• _EXCERPTED RECORDS_:
┄┄┄┄┄┄┄┄┄┄┄┄┄┄┄┄┄┄┄┄
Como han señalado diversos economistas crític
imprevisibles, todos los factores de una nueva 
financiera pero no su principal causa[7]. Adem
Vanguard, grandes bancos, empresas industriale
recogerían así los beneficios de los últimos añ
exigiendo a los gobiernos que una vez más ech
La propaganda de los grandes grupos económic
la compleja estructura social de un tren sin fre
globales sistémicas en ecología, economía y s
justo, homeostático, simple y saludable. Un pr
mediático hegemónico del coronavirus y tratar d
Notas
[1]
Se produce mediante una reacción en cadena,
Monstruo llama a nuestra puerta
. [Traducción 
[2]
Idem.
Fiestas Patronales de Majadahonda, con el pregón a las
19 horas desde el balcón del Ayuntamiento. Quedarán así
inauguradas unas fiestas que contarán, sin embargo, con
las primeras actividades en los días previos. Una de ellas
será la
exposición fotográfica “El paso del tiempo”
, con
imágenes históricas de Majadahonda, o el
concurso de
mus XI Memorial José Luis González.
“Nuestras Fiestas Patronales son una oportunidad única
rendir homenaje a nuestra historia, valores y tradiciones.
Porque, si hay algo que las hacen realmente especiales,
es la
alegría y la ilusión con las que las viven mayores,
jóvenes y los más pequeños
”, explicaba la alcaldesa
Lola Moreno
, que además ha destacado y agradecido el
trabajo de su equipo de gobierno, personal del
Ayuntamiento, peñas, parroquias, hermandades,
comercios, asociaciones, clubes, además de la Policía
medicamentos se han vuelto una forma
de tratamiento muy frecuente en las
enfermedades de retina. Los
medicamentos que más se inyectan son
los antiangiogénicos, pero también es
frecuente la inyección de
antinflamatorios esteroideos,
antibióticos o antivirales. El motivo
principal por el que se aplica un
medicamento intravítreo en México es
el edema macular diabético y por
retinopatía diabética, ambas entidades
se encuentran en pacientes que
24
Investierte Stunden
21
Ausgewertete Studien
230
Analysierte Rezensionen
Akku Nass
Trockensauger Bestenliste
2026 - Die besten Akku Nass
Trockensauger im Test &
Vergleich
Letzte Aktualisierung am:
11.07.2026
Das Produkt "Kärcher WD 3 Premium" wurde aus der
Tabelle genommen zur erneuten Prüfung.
┄┄┄┄┄┄┄┄┄┄┄┄┄┄┄┄┄┄┄┄
• _YOUR INSTRUCTIONS_:
Wherever the word "Patronales" turns up in the material, copy the whole line.

• _ANSWER TO THIS EXERCISE_:
Fiestas Patronales de Majadahonda, con el pregón a las
“Nuestras Fiestas Patronales son una oportunidad única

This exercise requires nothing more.